Northern Colorado Monsoons

Rain Cloud at sunset (Photo from Shutterstock.com)

Bryan Fischer, Curator and Horticulturist, Gardens on Spring Creek

 

Growing up on the Front Range, hearing someone mention “the monsoon is starting” was always welcome. A respite from the intense, Colorado sun and searing summer high temperatures, this shift in precipitation patterns often provided significant cooling and rain during otherwise crispy afternoons. The shift in wind patterns made for some great thunderstorms, too. 

The North American monsoon is the result of a few changes in weather patterns that occur simultaneously, typically in early to late summer depending on the region of the American west one is describing. As the sun warms the desert SW and Mexico, air over that region rises. Moisture-rich air from the Pacific and the Caribbean moves in to replace this rising air. This moisture is then carried north and east around an area of high pressure that develops over the southern Great Plains, delivering water to the Four Corners region. Newer evidence suggests the topography of the Sierra Madre mountains may play a role, but space doesn’t allow for such discussion here. 

The result of this setup is afternoon and evening thunderstorms that typically dissipate by the next morning. Crucial to plant life in the region, they provide a significant portion of the region’s total moisture.
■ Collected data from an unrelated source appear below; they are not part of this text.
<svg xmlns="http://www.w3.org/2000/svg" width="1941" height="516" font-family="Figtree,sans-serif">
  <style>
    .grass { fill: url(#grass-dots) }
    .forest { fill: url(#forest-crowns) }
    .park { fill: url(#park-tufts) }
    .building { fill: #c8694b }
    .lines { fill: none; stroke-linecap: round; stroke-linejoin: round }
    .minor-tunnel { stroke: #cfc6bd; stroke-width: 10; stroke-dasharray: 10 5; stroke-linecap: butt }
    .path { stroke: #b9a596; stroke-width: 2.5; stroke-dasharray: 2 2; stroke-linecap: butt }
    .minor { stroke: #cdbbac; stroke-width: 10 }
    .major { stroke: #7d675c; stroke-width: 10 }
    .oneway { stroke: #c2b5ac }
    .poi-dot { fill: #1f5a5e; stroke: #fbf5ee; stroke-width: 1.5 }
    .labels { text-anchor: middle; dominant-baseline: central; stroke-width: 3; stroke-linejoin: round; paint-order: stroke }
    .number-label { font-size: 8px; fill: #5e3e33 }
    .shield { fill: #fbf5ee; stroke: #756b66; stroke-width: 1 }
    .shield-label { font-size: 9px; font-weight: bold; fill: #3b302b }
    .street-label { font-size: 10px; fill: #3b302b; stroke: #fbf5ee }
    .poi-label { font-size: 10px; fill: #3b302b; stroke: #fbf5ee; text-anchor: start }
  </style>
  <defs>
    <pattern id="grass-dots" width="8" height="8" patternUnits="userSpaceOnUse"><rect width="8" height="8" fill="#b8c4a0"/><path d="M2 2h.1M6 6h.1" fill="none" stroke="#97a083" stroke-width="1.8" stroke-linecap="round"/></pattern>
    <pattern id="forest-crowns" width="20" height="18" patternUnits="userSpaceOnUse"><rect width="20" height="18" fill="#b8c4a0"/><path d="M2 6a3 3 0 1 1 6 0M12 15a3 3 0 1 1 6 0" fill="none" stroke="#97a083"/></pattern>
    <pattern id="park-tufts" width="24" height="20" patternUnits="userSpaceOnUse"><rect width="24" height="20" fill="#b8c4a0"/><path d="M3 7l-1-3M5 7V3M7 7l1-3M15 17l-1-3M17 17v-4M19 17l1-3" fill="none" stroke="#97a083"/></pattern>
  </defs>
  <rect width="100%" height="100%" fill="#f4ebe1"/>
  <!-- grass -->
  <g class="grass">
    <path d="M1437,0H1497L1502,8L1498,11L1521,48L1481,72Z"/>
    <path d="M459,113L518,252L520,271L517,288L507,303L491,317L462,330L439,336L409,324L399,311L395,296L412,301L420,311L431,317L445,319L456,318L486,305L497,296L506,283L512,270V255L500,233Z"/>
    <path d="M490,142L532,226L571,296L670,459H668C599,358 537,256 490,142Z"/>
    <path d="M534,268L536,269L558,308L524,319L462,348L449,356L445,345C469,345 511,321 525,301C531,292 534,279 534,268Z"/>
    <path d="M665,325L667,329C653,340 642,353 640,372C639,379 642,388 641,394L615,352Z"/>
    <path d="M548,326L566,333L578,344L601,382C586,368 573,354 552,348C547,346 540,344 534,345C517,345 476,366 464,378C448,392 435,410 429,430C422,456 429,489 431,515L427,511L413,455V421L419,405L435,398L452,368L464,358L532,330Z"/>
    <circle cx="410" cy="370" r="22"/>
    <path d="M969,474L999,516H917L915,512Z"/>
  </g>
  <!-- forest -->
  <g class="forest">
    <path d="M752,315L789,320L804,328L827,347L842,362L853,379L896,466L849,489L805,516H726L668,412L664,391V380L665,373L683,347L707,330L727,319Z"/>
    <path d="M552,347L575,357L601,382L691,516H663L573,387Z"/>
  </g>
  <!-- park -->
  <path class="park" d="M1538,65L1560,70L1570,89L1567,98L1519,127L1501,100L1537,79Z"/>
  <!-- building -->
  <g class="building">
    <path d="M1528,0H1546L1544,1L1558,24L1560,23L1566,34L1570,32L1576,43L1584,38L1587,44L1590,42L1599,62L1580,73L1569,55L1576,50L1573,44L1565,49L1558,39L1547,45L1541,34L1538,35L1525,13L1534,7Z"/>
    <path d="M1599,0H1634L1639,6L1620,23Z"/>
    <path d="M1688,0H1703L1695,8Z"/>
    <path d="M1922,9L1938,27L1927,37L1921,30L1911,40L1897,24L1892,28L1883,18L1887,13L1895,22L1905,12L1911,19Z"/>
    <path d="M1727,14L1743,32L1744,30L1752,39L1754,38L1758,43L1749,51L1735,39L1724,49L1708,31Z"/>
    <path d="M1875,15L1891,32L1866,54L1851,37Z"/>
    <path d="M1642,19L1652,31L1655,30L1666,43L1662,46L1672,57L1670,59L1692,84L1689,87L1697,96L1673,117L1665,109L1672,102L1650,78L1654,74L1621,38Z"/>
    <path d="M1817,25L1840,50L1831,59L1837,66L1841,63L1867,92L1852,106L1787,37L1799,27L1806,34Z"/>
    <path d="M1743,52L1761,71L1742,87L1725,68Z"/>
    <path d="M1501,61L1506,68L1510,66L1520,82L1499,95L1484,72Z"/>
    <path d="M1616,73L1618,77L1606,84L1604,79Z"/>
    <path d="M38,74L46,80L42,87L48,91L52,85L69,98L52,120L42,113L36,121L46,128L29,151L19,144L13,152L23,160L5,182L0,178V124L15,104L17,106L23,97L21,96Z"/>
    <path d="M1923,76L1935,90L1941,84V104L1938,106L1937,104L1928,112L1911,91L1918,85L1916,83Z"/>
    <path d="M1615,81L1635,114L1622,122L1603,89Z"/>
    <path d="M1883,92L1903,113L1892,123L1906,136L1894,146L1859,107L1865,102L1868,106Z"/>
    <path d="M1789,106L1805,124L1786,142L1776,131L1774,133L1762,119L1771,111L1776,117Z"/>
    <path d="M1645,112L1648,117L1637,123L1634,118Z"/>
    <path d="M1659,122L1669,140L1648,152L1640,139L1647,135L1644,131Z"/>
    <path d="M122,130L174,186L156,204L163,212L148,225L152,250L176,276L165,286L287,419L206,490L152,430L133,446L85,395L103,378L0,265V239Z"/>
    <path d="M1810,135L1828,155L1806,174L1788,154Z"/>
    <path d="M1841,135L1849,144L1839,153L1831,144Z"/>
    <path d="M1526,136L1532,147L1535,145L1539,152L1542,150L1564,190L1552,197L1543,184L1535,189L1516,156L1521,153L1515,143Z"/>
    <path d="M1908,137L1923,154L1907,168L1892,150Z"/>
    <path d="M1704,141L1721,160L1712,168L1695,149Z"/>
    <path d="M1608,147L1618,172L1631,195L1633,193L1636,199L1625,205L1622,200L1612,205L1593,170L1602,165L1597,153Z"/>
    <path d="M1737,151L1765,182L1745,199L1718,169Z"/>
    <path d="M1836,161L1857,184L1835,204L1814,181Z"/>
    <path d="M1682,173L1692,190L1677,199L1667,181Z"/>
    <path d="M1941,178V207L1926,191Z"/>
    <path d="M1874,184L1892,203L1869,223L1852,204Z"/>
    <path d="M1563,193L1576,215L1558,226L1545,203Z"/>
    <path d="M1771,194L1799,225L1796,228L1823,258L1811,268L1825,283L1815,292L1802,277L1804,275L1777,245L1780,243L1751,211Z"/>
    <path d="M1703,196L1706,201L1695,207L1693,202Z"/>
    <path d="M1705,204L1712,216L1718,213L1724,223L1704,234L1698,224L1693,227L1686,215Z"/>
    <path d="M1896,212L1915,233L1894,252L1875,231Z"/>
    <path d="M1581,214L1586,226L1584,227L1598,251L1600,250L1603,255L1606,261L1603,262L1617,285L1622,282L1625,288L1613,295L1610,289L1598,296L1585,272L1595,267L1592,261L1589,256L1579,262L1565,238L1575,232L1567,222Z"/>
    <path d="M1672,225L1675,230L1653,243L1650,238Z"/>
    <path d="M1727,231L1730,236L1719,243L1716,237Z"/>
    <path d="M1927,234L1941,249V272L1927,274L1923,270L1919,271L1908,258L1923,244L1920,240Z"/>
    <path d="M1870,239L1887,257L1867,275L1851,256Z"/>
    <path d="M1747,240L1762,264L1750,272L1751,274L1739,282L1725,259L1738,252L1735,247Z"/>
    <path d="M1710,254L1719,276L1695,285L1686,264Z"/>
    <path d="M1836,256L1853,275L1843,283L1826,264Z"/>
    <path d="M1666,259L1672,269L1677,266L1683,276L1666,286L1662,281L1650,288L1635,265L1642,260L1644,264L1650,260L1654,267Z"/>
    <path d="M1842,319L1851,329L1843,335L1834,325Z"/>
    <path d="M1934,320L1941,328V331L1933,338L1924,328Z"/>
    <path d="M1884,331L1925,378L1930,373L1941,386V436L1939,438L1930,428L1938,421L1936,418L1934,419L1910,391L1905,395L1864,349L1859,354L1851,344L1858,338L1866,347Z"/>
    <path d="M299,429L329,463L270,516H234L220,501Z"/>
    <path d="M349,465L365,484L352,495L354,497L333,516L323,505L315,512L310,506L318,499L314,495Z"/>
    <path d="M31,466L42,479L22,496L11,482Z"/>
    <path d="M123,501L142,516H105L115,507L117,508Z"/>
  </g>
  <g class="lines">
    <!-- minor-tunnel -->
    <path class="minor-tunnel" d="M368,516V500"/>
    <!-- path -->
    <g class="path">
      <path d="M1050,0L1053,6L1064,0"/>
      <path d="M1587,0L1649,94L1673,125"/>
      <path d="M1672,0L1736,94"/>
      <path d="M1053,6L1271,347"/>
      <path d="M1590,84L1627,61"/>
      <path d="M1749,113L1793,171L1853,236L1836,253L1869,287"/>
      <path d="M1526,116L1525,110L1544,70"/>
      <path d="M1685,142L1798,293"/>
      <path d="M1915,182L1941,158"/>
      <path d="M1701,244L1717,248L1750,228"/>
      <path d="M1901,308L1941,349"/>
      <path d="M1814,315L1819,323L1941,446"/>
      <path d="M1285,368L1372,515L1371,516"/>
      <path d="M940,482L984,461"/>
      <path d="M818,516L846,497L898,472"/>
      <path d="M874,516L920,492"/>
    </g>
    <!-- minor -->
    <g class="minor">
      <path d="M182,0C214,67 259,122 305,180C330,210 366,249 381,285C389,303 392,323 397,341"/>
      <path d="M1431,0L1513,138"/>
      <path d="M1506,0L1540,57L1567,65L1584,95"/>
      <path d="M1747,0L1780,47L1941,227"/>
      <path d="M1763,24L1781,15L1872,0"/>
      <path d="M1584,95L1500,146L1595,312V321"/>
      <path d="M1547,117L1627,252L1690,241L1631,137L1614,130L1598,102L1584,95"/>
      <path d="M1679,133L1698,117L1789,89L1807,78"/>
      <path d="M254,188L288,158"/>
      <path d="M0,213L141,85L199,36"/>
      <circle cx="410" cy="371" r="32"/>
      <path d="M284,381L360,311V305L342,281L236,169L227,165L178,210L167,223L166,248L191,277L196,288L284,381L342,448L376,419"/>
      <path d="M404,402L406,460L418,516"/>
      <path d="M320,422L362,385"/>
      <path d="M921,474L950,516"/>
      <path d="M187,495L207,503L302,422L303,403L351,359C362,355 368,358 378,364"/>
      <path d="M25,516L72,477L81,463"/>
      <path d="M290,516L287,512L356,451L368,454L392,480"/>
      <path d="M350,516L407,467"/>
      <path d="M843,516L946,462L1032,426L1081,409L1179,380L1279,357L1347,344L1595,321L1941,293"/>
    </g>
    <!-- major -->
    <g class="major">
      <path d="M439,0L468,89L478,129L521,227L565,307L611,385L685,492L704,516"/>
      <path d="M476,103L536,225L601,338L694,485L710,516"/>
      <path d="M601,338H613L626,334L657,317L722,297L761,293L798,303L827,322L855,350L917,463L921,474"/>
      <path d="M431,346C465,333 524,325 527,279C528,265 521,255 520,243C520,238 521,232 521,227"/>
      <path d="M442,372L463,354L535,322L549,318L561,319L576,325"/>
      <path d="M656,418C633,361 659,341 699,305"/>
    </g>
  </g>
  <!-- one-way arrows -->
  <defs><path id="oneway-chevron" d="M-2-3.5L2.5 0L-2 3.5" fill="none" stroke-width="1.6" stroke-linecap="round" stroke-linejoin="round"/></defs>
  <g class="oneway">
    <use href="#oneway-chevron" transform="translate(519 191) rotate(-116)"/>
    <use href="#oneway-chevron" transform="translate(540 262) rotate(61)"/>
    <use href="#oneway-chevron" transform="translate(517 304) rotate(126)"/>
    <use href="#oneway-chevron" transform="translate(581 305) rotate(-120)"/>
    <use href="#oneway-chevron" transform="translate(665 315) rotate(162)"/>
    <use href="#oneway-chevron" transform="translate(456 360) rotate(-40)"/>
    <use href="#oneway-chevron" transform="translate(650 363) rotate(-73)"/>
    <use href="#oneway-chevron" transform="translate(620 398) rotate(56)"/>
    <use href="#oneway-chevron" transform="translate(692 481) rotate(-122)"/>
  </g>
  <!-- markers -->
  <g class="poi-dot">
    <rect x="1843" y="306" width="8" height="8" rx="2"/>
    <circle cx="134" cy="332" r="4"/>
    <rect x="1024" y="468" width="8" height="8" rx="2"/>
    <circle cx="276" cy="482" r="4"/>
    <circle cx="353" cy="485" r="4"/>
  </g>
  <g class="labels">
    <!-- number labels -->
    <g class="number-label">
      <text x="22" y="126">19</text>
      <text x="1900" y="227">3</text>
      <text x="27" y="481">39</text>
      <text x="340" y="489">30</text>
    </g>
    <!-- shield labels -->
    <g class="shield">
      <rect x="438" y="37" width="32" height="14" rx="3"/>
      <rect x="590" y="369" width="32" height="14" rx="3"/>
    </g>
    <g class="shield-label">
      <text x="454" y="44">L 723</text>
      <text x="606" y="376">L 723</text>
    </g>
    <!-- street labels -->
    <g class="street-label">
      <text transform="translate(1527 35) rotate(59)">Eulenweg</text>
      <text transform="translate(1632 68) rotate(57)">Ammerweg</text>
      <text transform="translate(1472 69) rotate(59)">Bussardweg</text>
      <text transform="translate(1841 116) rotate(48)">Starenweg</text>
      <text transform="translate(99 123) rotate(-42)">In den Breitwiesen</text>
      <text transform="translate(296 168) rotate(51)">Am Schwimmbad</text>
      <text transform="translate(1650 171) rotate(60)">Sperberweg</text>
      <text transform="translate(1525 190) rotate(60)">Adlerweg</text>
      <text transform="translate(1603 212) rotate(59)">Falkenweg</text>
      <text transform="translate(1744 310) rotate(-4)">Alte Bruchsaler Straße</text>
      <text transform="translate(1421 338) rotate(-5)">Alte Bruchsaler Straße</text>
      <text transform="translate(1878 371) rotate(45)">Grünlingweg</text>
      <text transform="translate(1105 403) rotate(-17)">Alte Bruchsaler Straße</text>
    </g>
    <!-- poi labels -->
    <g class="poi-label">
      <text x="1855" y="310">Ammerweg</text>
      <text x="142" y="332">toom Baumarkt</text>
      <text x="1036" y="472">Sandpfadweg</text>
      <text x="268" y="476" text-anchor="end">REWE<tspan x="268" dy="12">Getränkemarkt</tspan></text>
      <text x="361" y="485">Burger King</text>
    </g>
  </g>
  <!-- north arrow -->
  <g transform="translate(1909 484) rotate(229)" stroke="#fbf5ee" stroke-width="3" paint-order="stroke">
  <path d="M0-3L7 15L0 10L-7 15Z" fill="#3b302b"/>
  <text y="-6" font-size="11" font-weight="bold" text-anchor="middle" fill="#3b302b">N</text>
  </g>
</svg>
Many plants we think of as desert plants today have actually evolved to capitalize on this fairly reliable, seasonal moisture pulse. 

Monsoonal moisture also provided a crucial portion of the water required to grow traditional crops and rangeland grasses in these regions. Beans (another kind of pulse), corn, squash, and amaranth domesticated in this region by indigenous peoples all have some degree of reliance on the monsoon. Requiring very little supplemental irrigation, the tepary bean (Phaseolus acutifolius) is a lesser-known bean native in the region that is planted as the summer monsoon begins. Adapted to produce a crop with less than 16 inches of annual precipitation, the plant is exceptionally drought-tolerant. 

Monsoonal adaptations are common in ornamental plants originating from the Southwest, as well. Perennials originating in the Sky Island Mountains of Arizona have been proven to wait for monsoonal moisture before initiating their seasonal bloom. We recognize many of these plants in our gardens today; Epilobium (Zauschneria) spp. (hummingbird trumpet), Agastache rupestris (sunset hyssop), and Datura wrightii (sacred datura; angel’s trumpet) all hail from this range. Making great garden plants due to their tolerance to both heat and cold, these plants also fill a niche in our gardens that can be challenging to color with their late-summer blooms. Since the monsoon is more pronounced to our south, we don’t see many plants native to Larimer County that have such rich late-season growth and bloom. It is worth noting that these plants perform best with some irrigation during years with a weak monsoon since they are adapted to receive some water during mid-late summer. 

While we may not receive monsoonal moisture to the degree that Southern Colorado or New Mexican gardens might, the weather pattern still plays a major role in our climate and garden cycle. Occasional afternoon showers and cooling from the second week of July to the end of August can create valuable planting and seeding opportunities in our gardens, but only if one is aware of their likelihood! So, as our monsoon kicks in, consider how you might want to capitalize on it!